> [ASSIGNMENT]:
From the journal entry on awe and forgiveness below, pull out the passage between "During my vacation" and "an awesome perspective.", inclusive, copying it word for word.

(TEXT SHOWN)

Not my fault, though my responsibility?
(This is where words break down, and context and nuance are so personal that attempts to communicate break down, exposing how everything is metaphor, and how alone we really are with our experiences.)
(Though we can’t help but try.)
Existential crises are difficult under the best of circumstances. Existential crises fuelled by drug-induced mixed states are trials by fire. Not that it is a bad thing. It’s like a shortcut to a clearing where you’ve been expected and are very late to arrive.
Maybe for the first time, I think I could have a meaningful discussion with Artaud about this kind of catharsis. Maybe I get it now. And maybe, just maybe, this was the perfect storm that I needed to move on with the wasps—to move on at all.
During my vacation this summer, I slogged through several bogs, and I hiked (remarkably slowly) several peaks. I gave a lot of thought to the distinction between beauty and awe on the afternoon I’d broken my fingernails, trying to cling to a rock face that leaned out over a scree. What is craggy and difficult and ugly, is also fascinating and frightening: awesome.
If there is a hierarchy of emotions that make you aware of your place in the world, I believe awesome outranks beauty, outranks even grief, because it contains both, and everything.
My friend B.’s favorite word was awesome. I used to tease her about it. But this summer I realised that it was probably because she was a mountaineer. She saw the elements of her world as awesome. She had an awesome perspective.
Now, when I think about the little bits of deformed plastic my mother brought home, I see their awesome quality. They were worthless in the context of the factory’s purpose, but slipped from her pocket, into my hand, something changed. Something changes again, when I considered the whole of the grief and the love and the struggles my mother must have been experiencing then.
And it changes again, now, seen in the context of what came after, after all the years that followed.
Forgiveness is so much easier when you embrace the awesomeness of the world.
I’m ready to return to the manuscript now. To the wasps and the memories. I won’t be ready to publish on the timetable I had laid out, but I will get there eventually. No shortcuts. This also means no villains, no heroes, no lessons.
It is What it Is. And hopefully, it’s all a bit awesome.
Thank you for taking the time to read/listen to my process journal! I’ll be back on Wednesday, now that the autumn term is revving up, with a poem.

(End TEXT SHOWN)
(EXCERPTED DATA)

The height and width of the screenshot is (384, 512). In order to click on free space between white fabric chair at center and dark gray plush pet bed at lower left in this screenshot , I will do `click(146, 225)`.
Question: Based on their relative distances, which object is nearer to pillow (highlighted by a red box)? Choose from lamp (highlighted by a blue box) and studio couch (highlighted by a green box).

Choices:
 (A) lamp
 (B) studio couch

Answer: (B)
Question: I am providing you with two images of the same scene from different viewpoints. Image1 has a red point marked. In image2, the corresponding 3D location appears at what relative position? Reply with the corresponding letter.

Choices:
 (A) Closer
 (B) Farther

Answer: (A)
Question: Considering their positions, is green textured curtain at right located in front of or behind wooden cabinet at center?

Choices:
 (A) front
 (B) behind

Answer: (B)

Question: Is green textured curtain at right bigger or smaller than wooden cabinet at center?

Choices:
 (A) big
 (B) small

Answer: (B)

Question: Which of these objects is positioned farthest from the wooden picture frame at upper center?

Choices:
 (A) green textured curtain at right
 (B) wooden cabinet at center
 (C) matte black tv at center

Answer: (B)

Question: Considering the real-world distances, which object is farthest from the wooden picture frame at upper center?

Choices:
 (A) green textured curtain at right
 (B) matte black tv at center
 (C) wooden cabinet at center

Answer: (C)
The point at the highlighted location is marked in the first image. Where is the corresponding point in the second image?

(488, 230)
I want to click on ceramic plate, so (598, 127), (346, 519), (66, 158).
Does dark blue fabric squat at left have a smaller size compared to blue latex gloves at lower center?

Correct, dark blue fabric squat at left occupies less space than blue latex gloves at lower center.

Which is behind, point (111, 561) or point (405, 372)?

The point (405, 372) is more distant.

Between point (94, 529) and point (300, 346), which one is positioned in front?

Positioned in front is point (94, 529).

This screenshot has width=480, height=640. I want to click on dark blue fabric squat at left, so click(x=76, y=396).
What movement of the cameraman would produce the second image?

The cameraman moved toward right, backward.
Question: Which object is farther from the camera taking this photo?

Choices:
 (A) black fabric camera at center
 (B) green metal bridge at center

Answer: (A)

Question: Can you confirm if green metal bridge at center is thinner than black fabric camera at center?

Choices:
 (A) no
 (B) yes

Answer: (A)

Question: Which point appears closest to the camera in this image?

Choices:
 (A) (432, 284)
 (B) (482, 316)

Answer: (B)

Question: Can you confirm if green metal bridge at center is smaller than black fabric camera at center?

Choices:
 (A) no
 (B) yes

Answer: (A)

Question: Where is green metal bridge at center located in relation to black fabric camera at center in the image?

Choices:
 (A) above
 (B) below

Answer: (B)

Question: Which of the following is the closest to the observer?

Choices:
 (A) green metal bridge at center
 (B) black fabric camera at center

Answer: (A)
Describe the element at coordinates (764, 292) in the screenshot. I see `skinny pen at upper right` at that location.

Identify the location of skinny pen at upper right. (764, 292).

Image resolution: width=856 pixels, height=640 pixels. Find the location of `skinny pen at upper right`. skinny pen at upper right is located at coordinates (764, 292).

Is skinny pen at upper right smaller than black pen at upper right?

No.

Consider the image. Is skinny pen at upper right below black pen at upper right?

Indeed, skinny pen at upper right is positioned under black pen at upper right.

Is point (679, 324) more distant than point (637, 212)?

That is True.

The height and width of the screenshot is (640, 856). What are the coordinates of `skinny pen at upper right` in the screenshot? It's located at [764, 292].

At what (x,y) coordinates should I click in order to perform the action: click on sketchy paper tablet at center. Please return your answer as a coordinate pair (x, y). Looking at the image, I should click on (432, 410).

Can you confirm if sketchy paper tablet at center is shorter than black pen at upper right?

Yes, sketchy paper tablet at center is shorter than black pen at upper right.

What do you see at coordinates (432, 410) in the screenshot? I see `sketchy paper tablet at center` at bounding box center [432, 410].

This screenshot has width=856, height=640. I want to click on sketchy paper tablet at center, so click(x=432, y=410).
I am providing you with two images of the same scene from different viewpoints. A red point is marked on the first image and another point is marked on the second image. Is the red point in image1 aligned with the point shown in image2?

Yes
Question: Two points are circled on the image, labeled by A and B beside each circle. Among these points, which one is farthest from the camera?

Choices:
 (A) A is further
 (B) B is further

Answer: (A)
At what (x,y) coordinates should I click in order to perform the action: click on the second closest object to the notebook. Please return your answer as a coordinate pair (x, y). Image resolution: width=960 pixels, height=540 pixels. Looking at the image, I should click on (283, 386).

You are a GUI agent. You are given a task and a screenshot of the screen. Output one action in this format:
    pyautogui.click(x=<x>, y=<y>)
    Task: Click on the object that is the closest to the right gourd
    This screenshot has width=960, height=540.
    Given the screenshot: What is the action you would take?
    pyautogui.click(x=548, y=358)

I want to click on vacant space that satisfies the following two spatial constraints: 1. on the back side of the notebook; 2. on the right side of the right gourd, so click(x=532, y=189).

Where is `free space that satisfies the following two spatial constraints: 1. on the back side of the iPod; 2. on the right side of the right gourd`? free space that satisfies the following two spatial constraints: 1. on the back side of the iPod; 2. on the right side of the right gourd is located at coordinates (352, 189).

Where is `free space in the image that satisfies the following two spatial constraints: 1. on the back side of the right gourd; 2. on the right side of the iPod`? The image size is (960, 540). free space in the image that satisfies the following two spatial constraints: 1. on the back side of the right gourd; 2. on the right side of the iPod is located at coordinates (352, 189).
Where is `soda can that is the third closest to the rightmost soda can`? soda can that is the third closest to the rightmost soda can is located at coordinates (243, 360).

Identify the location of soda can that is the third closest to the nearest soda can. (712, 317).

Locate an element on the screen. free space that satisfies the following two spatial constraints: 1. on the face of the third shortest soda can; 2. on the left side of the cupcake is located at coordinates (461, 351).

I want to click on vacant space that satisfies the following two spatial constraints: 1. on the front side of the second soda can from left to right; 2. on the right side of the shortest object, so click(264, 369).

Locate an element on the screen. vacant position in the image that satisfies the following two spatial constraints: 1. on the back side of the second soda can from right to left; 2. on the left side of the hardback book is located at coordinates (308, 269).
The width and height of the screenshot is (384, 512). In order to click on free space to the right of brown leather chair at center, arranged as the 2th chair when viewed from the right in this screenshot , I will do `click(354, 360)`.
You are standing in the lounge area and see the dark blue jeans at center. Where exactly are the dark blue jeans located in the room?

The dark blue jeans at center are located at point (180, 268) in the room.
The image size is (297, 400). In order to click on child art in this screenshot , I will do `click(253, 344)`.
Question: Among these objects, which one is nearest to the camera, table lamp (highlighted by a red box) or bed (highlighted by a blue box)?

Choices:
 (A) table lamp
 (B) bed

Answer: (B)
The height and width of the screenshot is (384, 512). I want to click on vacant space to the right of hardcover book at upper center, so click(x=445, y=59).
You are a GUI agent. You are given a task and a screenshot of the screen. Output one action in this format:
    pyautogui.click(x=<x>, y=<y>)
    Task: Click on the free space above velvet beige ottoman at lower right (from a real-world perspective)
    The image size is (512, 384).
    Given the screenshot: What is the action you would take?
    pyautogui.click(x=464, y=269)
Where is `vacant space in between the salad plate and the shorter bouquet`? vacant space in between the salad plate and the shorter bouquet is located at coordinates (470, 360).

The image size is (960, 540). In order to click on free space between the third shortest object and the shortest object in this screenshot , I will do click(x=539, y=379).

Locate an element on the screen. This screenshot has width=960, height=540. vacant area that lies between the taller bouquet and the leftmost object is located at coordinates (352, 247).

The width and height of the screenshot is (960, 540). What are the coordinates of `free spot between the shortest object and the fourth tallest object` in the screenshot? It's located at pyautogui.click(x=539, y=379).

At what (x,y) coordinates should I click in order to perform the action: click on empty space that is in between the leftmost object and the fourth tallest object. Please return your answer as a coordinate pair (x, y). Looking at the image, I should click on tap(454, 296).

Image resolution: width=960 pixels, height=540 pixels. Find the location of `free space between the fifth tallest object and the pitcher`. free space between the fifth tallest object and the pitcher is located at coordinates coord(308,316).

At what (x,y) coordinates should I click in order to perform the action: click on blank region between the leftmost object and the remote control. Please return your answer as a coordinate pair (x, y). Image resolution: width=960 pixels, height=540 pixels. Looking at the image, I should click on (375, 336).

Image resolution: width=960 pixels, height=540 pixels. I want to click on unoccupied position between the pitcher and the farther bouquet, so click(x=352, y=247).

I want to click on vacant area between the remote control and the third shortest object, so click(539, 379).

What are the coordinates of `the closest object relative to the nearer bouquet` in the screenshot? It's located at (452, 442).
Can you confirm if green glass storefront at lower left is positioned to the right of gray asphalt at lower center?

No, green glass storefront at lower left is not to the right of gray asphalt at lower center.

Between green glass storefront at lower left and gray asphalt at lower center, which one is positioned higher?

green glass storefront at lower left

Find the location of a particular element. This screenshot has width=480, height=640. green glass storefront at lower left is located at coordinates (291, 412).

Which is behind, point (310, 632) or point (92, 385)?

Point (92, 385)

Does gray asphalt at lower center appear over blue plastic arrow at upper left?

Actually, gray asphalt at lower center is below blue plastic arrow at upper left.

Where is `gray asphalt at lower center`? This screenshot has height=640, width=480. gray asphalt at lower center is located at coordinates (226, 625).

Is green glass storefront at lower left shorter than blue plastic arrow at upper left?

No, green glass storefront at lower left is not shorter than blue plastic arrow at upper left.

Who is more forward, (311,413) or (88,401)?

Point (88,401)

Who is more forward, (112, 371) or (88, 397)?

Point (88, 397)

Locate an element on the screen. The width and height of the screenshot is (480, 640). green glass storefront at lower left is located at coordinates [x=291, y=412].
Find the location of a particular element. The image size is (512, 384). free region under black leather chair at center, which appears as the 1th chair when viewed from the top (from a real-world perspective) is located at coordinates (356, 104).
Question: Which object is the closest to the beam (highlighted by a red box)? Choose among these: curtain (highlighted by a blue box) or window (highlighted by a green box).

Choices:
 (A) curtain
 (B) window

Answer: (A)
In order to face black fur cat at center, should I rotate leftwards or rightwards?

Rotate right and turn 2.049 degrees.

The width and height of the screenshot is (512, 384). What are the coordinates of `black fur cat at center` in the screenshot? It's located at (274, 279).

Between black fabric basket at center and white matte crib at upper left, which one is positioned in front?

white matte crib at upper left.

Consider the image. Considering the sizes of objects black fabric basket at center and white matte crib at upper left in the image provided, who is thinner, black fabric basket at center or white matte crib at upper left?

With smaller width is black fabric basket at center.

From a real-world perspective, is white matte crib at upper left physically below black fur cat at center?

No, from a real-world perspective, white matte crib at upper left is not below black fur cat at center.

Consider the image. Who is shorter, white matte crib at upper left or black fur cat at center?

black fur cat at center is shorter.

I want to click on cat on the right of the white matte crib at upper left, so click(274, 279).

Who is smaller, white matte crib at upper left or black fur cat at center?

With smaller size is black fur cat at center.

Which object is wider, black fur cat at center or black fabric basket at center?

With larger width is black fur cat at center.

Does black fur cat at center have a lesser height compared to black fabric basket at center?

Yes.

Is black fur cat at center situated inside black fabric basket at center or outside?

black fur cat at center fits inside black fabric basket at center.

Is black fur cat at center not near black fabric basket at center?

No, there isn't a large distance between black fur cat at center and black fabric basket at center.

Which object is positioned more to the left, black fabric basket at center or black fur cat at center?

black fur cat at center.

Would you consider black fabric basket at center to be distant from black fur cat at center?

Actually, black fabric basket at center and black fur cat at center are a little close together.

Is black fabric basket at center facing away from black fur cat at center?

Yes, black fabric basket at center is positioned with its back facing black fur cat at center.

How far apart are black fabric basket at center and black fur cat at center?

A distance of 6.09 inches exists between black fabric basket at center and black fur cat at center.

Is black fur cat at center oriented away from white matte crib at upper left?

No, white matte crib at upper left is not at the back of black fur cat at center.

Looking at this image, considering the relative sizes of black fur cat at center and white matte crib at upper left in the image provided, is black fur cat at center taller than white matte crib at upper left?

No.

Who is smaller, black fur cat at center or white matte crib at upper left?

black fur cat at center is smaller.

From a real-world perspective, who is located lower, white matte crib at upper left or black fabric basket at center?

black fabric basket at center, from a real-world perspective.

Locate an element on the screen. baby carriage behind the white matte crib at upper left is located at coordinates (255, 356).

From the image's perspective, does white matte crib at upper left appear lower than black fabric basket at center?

(End EXCERPTED DATA)

> [RESULT]:
During my vacation this summer, I slogged through several bogs, and I hiked (remarkably slowly) several peaks. I gave a lot of thought to the distinction between beauty and awe on the afternoon I’d broken my fingernails, trying to cling to a rock face that leaned out over a scree. What is craggy and difficult and ugly, is also fascinating and frightening: awesome.
If there is a hierarchy of emotions that make you aware of your place in the world, I believe awesome outranks beauty, outranks even grief, because it contains both, and everything.
My friend B.’s favorite word was awesome. I used to tease her about it. But this summer I realised that it was probably because she was a mountaineer. She saw the elements of her world as awesome. She had an awesome perspective.